**GIVEN PROBLEM 1**:
In the collection data entries, begin at the line containing "island: Virgin Gorda Island" and continue through the end of the entries. Rewrite those lines with every "collectors" changed to "collected by" and nothing else altered.

[SUPPLIED TEXT start]

The government has flagged multiple coalition-initiated projects will be axed, including raising the Wyangala Dam wall, as it attempts to fund public-sector pay rises and increased spending on health and education.
The former coalition government spent $74 million on two business cases for the dam project, near Cowra in the state’s central-west.
Water Minister Rose Jackson said multiple reviews recommended it not go ahead because of financial and environmental impacts.
“Robust investigations show that while raising the wall by 10m is technically feasible, it could cause substantial and irreversible environmental impacts,” she said.
“The other major issue is the billions of dollars to build the dam wall.
“We have a responsibility to taxpayers to only fund infrastructure projects that provide maximum bang for the buck and, in this case, the capital costs are too high, and the benefits are too low.”
Treasurer Daniel Mookhey said NSW families would get a budget that delivered help with soaring living costs.
That included addressing a housing supply crisis and fast-rising rents.
“You can expect a housing strategy that is designed to help people own their homes and equally to assist those who are renting in next week’s budget,” he said.
“We aren’t going to pretend that this can be fixed straight away.”
The government on Wednesday announced a $500-a-year subsidy for parents of three-year-olds in childcare, intended to ease cost of living and get more women into work.
Mr Minns said the boost to individual household budgets was small, but could be the difference between a parent choosing whether or not to return to work.
“I’m certainly not coming to you today to suggest that $500 will make a massive difference when there’s a cost of living crisis in Australia,” he said.
“It’s what we can do right now given the state of the budget.”
Opposition education spokeswoman Sarah Mitchell said the lack of detail was concerning.
“There are a lot of questions coming out of the preliminary remarks from the minister and the premier in relation to education in the budget,” Ms Mitchell said.
“We’ll certainly be looking closely at this next week.”
The government previously announced it would extend the life of the Eraring coal-fired power station past 2025 to help deal with forecast challenges in electricity reliability.
But the treasurer refused to be drawn on whether the budget would include details about how long Eraring would remain open.
He pointed to the nearly $2 billion set aside to help the state transition to a grid powered by renewable energy.
Mr Mookhey said the investment would help safeguard energy reliability and insisted the plant would not be open “a day longer” than needed.

[SUPPLIED TEXT end]
[MATERIAL FOR THIS TASK start]

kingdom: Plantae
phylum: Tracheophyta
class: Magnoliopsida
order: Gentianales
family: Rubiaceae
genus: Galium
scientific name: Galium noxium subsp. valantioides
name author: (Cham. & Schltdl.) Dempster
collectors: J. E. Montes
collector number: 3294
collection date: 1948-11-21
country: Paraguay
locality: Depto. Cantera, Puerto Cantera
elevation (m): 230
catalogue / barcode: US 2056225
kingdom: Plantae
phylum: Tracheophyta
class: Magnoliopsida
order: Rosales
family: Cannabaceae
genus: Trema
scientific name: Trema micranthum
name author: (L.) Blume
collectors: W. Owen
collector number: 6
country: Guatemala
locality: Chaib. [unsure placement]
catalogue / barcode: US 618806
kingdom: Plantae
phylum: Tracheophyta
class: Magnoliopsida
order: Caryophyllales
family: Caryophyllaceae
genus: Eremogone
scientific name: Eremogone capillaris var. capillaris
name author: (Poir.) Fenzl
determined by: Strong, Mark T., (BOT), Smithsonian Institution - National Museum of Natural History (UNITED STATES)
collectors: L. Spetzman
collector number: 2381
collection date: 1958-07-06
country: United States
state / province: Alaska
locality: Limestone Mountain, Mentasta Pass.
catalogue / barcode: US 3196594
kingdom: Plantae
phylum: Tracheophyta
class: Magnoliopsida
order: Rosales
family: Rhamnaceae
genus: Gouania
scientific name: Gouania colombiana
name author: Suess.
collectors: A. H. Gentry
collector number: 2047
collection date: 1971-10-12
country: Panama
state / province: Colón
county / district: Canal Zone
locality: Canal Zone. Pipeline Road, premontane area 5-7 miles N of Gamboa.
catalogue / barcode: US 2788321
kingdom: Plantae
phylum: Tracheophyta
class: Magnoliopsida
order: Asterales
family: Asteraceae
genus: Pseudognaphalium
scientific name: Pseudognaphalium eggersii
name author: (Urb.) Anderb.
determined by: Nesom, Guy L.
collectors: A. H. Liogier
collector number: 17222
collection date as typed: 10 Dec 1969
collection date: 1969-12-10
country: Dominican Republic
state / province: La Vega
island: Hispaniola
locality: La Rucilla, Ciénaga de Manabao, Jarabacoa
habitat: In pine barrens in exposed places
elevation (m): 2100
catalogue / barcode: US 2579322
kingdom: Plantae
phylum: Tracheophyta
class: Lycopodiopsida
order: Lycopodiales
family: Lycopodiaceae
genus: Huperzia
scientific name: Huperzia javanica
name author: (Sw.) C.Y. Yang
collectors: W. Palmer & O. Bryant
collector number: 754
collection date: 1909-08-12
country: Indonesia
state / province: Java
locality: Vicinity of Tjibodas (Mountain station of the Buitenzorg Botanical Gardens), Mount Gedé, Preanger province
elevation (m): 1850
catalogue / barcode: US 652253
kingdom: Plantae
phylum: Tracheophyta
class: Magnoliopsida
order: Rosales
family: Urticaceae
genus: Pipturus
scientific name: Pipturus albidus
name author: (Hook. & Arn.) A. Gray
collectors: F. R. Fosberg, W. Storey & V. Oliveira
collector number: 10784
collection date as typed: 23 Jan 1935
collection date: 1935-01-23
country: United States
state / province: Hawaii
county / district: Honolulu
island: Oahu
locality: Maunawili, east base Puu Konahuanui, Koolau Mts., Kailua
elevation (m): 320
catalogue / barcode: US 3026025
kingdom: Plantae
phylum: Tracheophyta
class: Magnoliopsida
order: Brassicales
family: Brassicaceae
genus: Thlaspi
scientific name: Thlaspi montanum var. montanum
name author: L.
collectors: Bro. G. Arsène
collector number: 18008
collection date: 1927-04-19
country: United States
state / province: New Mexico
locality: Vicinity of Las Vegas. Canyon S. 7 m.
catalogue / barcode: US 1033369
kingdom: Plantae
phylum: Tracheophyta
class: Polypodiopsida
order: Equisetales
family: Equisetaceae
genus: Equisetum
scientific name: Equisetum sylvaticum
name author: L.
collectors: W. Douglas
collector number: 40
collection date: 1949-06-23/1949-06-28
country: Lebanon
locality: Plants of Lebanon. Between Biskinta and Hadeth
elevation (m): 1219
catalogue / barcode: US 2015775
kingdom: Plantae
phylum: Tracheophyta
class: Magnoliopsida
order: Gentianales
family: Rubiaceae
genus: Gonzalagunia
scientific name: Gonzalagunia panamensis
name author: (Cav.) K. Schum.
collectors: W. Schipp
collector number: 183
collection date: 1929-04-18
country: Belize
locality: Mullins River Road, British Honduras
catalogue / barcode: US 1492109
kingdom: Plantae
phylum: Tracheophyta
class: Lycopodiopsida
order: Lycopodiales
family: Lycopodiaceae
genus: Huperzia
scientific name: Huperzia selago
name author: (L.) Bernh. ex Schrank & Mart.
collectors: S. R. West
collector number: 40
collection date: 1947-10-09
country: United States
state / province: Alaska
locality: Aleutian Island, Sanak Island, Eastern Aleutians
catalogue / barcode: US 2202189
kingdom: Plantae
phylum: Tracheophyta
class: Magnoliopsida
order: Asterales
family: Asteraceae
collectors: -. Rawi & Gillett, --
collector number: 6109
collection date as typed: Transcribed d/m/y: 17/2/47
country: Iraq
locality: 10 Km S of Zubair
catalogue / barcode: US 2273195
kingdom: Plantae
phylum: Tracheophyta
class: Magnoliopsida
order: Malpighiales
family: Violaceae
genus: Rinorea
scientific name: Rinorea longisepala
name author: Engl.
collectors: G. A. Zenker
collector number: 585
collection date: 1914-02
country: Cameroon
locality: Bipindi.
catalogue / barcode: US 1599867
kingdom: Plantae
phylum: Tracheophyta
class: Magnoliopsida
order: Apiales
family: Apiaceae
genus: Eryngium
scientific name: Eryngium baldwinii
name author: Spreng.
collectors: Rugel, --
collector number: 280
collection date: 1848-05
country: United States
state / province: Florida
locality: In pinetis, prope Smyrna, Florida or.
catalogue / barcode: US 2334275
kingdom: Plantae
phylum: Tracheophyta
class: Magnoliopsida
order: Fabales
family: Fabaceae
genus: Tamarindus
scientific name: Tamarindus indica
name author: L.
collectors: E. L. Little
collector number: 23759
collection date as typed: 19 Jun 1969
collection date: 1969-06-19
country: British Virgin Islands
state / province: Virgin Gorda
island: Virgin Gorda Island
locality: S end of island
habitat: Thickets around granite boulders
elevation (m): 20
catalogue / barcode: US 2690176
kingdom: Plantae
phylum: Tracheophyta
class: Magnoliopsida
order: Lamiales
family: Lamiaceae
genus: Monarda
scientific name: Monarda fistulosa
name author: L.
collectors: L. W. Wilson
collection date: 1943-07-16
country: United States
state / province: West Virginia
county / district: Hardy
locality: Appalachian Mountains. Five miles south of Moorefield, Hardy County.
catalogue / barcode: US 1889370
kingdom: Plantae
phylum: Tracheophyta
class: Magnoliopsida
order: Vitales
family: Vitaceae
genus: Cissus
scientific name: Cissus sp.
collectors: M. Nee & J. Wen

[MATERIAL FOR THIS TASK end]

**GIVEN PROBLEM 2**:
For each statement below, decide whether it agrees with the budget article. Answer yes or no, and quote the words from the article that settle it.
(a) The former coalition government spent $74 million on business cases for the Wyangala Dam project.
(b) The childcare subsidy announced on Wednesday is $500 a month.
(c) The treasurer said how long Eraring would remain open.

**CORRECT RESPONSE 1**:
island: Virgin Gorda Island
locality: S end of island
habitat: Thickets around granite boulders
elevation (m): 20
catalogue / barcode: US 2690176
kingdom: Plantae
phylum: Tracheophyta
class: Magnoliopsida
order: Lamiales
family: Lamiaceae
genus: Monarda
scientific name: Monarda fistulosa
name author: L.
collected by: L. W. Wilson
collection date: 1943-07-16
country: United States
state / province: West Virginia
county / district: Hardy
locality: Appalachian Mountains. Five miles south of Moorefield, Hardy County.
catalogue / barcode: US 1889370
kingdom: Plantae
phylum: Tracheophyta
class: Magnoliopsida
order: Vitales
family: Vitaceae
genus: Cissus
scientific name: Cissus sp.
collected by: M. Nee & J. Wen

**CORRECT RESPONSE 2**:
(a) Yes: "The former coalition government spent $74 million on two business cases for the dam project."
(b) No: "a $500-a-year subsidy for parents of three-year-olds in childcare."
(c) No: "the treasurer refused to be drawn on whether the budget would include details about how long Eraring would remain open."